[[ EXTRACTED INFORMATION open ]]

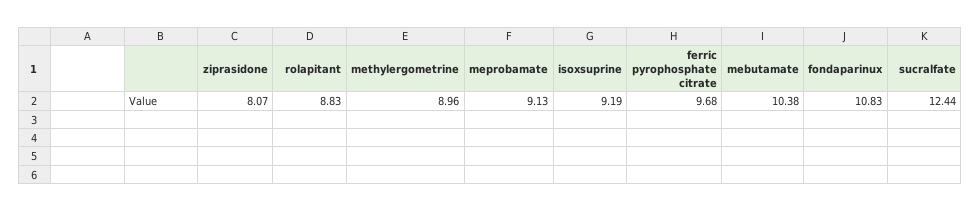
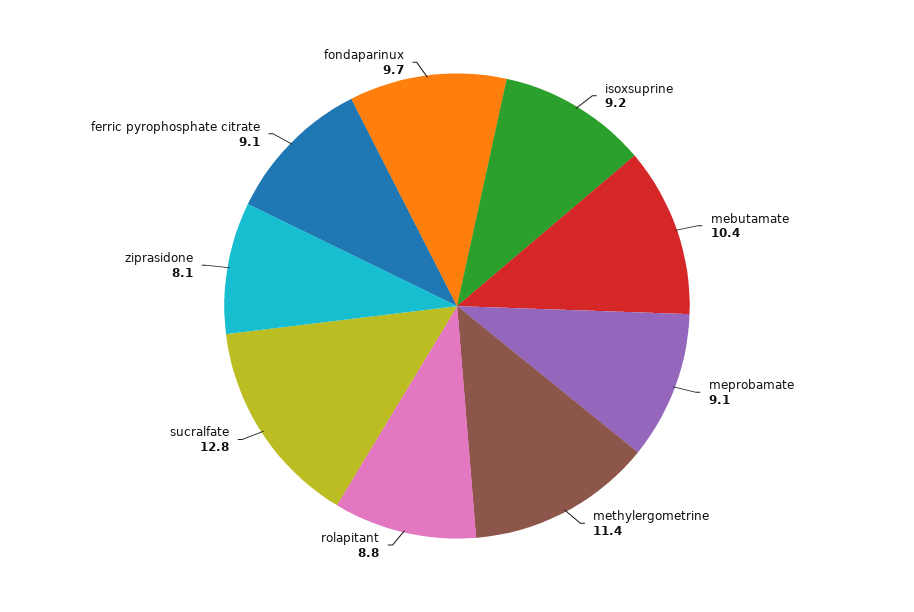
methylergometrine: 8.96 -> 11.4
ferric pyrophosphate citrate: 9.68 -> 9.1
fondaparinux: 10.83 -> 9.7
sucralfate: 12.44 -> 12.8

[[ EXTRACTED INFORMATION closed ]]
[[ EXTRACTED INFORMATION open ]]

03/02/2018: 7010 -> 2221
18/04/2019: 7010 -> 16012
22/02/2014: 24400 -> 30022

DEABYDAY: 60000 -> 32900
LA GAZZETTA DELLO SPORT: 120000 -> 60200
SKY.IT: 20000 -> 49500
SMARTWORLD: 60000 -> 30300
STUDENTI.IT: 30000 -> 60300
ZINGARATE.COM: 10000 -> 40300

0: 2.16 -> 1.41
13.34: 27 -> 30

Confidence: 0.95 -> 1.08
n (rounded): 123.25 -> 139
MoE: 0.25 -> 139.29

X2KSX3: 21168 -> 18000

[[ EXTRACTED INFORMATION closed ]]
[[ EXTRACTED INFORMATION open ]]

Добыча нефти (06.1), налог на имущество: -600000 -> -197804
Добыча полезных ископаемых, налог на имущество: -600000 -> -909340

[[ EXTRACTED INFORMATION closed ]]

- WHAT YOU NEED TO DO -
Across these entries, count each line where the string "Добыча" shows up. Give only the count.

- RESPONSE TO THE TASK -
2